## SELECTED EXCERPT
•••••

The combustion process 19th Century engineering gave us, I call slow burn. Over the past century this technology has been retained because it provided great profits to Big Oil, Big Energy, Big Banking and Big Government, through fuel taxes; a very big conspiracy to rip off global consumers. All have agreed on the desirability of using more than twenty times the fossil fuel needed for inferior performance that poisons the world's air, soil and water. Indeed, it may be demonstrated in the near future that liquid fuel technology has squandered fifty times more fuel than needed per developed horsepower.

Fast burn technology, developed by Canadian, Charles Pogue, in the late nineteen forties, bought and suppressed by automakers, is a fifty five year old solution.

Charles had ...
... easily solvable power problems with his hot vapor, fast burn, gasoline fuel system. But he refused to address the performance problem in his quest to achieve 300 mile per gallon fuel economy, after successfully surpassing 200 miles per gallon with a 1937 Ford V-8 sedan. This at a time when fuel was relatively cheap in North America and few would trade power for economy. I solved these problems in a simple fashion and never built a conversion to demonstrate the solutions. This was due partly to fear of the opposition and an unreliable sense of market timing.

The old slow burn technology makes just enough vapor in a combustion chamber to light the mixture with a spark or compression heat in a diesel engine. At the same time heat begins to vaporize liquid fuel to a combustible state, pressures build to great heights and prevent rapid vaporization of the remaining fuel. In addition, the unvaporized fuel absorbs great amounts of heat that cannot contribute to combustion pressure, which creates power. This rich or fuel heavy mixture serves to lower and regulate the peak and average combustion temperatures throughout an unnecessarily long combustion cycle. This process uses a surplus of fuel that passes out to atmosphere unburned. The catalytic converter was the industry response to cleaning this unburned fuel.

•••••

## COLLECTED DATA
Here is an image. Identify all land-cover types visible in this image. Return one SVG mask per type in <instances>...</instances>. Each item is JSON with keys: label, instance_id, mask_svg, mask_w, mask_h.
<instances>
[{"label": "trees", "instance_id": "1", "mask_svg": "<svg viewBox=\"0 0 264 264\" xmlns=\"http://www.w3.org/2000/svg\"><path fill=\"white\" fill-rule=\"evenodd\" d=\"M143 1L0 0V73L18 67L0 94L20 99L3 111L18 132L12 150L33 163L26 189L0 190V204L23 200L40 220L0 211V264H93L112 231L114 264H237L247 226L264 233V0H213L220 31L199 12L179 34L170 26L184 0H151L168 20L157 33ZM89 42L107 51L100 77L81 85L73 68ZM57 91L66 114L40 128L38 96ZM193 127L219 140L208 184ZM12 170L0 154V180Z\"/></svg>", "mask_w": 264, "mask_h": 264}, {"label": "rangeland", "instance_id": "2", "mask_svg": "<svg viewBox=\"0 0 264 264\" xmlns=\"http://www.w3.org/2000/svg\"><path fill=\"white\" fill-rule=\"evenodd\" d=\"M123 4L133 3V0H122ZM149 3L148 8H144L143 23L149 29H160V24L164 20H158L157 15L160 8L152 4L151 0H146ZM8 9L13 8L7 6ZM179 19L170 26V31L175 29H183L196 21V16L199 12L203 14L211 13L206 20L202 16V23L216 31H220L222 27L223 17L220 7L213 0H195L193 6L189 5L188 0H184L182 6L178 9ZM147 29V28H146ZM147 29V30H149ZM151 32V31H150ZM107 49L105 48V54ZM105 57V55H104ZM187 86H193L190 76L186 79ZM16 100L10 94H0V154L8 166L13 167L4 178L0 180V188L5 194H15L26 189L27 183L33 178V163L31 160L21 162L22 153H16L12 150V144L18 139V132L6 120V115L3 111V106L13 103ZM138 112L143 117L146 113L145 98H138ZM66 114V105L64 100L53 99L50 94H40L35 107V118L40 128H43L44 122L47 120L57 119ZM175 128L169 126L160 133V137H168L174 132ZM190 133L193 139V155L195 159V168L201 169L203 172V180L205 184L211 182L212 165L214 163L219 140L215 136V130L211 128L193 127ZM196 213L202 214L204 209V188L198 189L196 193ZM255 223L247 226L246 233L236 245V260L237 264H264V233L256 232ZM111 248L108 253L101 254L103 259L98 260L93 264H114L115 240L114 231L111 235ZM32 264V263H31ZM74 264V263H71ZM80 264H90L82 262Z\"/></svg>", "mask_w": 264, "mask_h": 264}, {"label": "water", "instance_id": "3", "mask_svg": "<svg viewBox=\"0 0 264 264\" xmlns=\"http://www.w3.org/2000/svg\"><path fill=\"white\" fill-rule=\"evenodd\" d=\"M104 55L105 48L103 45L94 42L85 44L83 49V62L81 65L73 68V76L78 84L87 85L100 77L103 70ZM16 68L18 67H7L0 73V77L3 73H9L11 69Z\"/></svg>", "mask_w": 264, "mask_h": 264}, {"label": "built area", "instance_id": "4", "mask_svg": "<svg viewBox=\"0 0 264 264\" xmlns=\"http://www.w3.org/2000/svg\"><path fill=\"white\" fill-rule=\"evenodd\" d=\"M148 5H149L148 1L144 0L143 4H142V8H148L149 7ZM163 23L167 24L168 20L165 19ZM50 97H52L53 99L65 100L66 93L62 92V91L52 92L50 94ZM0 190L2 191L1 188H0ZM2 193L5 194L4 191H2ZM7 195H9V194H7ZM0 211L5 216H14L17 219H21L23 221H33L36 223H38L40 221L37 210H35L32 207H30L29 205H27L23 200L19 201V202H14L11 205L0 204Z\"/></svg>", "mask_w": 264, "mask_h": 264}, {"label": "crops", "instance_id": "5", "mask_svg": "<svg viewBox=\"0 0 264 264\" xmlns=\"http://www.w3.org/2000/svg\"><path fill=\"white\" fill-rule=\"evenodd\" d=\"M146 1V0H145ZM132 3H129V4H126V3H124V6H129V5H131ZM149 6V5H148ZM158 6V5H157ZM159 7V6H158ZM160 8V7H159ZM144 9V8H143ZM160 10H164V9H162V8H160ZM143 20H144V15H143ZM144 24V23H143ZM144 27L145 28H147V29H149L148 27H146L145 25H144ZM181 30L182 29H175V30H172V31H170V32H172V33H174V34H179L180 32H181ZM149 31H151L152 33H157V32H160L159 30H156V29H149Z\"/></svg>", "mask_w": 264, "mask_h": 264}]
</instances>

•••••

## THE TASKS
#1 Answer these about the combustion excerpt:
(a) Who developed fast burn technology, and when?
(b) In what car did Pogue surpass 200 miles per gallon?
(c) What was the industry's response to cleaning the unburned fuel?
#2 Copy the combustion excerpt from the words "The old slow" through "this unburned fuel.", changing "surplus" to "glut".
The material is separate from the combustion excerpt.

## ANSWERS BELOW
#1
(a) Charles Pogue, a Canadian, in the late nineteen forties.
(b) A 1937 Ford V-8 sedan.
(c) The catalytic converter.

#2
The old slow burn technology makes just enough vapor in a combustion chamber to light the mixture with a spark or compression heat in a diesel engine. At the same time heat begins to vaporize liquid fuel to a combustible state, pressures build to great heights and prevent rapid vaporization of the remaining fuel. In addition, the unvaporized fuel absorbs great amounts of heat that cannot contribute to combustion pressure, which creates power. This rich or fuel heavy mixture serves to lower and regulate the peak and average combustion temperatures throughout an unnecessarily long combustion cycle. This process uses a glut of fuel that passes out to atmosphere unburned. The catalytic converter was the industry response to cleaning this unburned fuel.